_ACTIONS TO TAKE_:
1/ Say whether each statement agrees with the blog post: (a) the writer is 29 weeks pregnant; (b) the writer has already unpacked from the trip; (c) the family's home is in downtown Concord. Answer each with yes or no and quote the words of the post that decide it.
2/ Retype part of the blog post without changes, beginning at the words "we walked a" and stopping after "details to come!".

_SOURCE PASSAGE_:
/---

4.26.2011

everything at once...

my original plan was to post on our New York trip (which was fabulous!), but i'm just not feeling up to going into all the wonderful details at the moment.

right now, i feel...

happy
because this life i've got is so blessed!
i just got back from the Big Apple with my amazing honey.
we have a beautiful, healthy boy and a baby girl on the way.
we love our home sweet home in downtown Concord.
and we're surrounded by such love from family and friends.
holla.

anxious
because the birth of this baby girl is just around the corner...
will i have enough love to go around?
how long will i be sleep deprived?
will Asa be a sweet big brother?

overwhelmed
because Justin was at work ALL day today... he just walked in.
(it's one thing when i expect this, but another when i think he'll be home by dinner.)
i still haven't unpacked from the trip.  maybe tomorrow.
i don't sleep well when i'm pregnant... half discomfort. half weird dreams.
and, we've got to GET TO WORK on finishing that nursery!

thankful
for a Saviour that loves me... unconditionally.
WOW.

i layed Asa down in his crib tonight, sang to him "la la lu", and watched his eyes get heavy while he rubbed his cheeks with the satin edge of his blankie.
as i walked away, all these emotions collided and i just started to weep.
i went into my room and watched him on the monitor while the tears flowed.
we walked a road of heartache before our Heavenly Father brought us to this place of joy.
Asa's was a long-awaited arrival and now to have another healthy baby on the way... gosh, our thanks is just bubbling over!

i know everyone has a wide range of feelings on any given day, but i don't think anyone is as capable of experiencing so many emotions at once as a woman... in particular, a mama.
and let's not forget, i'm 29 weeks PREGNANT.

p.s. are there any other second-time mamas out there who had the same thoughts as i have in regards to having enough love to go around??  i mean, it sounds silly doesn't it?  or does it?


NYC details to come!









1 comment:

  1. Oh Carey - I definitely remember those emotions! Saying goodbye to Ali on the way to the hospital to have Erin was tough. I actually felt guilty for rocking her little world! Once you hold that sweet girl, and she dances into the rhythm of your precious family, all will be well. Asa will need some extra lovin - but he will be FINE! I love you!!

\---

[Object class coordinate lists]
/---

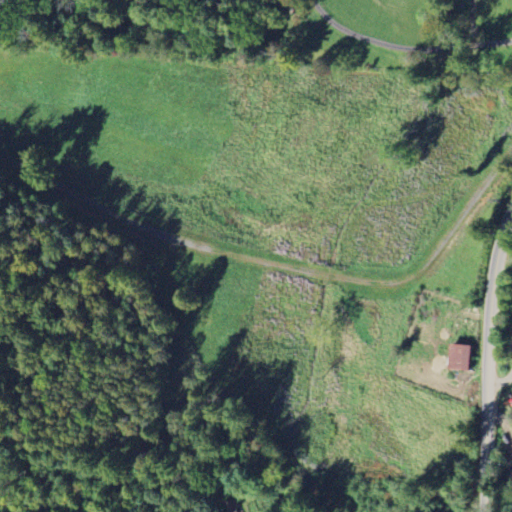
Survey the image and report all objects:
road: (404, 47)
building: (467, 357)
road: (490, 365)
building: (229, 506)
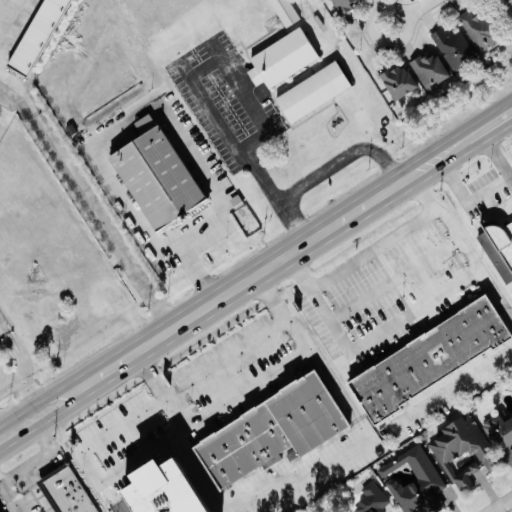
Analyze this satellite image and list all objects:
road: (509, 4)
building: (344, 6)
building: (285, 12)
road: (408, 12)
building: (480, 30)
building: (41, 37)
building: (456, 50)
building: (284, 60)
building: (432, 72)
road: (189, 77)
building: (401, 83)
building: (315, 93)
road: (504, 120)
road: (114, 126)
road: (493, 166)
road: (326, 172)
building: (159, 176)
road: (89, 199)
road: (462, 210)
building: (500, 250)
road: (299, 253)
road: (373, 254)
road: (414, 320)
road: (3, 330)
road: (246, 348)
road: (18, 354)
building: (432, 360)
road: (473, 360)
road: (10, 383)
road: (26, 389)
road: (47, 395)
road: (53, 419)
road: (123, 425)
building: (274, 432)
road: (355, 432)
building: (501, 432)
building: (465, 454)
building: (418, 483)
building: (71, 491)
building: (167, 491)
road: (9, 496)
building: (372, 499)
road: (503, 506)
building: (120, 509)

\---

_EXERCISE RESULTS_:
1/
(a) Yes: "i'm 29 weeks PREGNANT."
(b) No: "i still haven't unpacked from the trip."
(c) Yes: "we love our home sweet home in downtown Concord."

2/
we walked a road of heartache before our Heavenly Father brought us to this place of joy.
Asa's was a long-awaited arrival and now to have another healthy baby on the way... gosh, our thanks is just bubbling over!

i know everyone has a wide range of feelings on any given day, but i don't think anyone is as capable of experiencing so many emotions at once as a woman... in particular, a mama.
and let's not forget, i'm 29 weeks PREGNANT.

p.s. are there any other second-time mamas out there who had the same thoughts as i have in regards to having enough love to go around??  i mean, it sounds silly doesn't it?  or does it?


NYC details to come!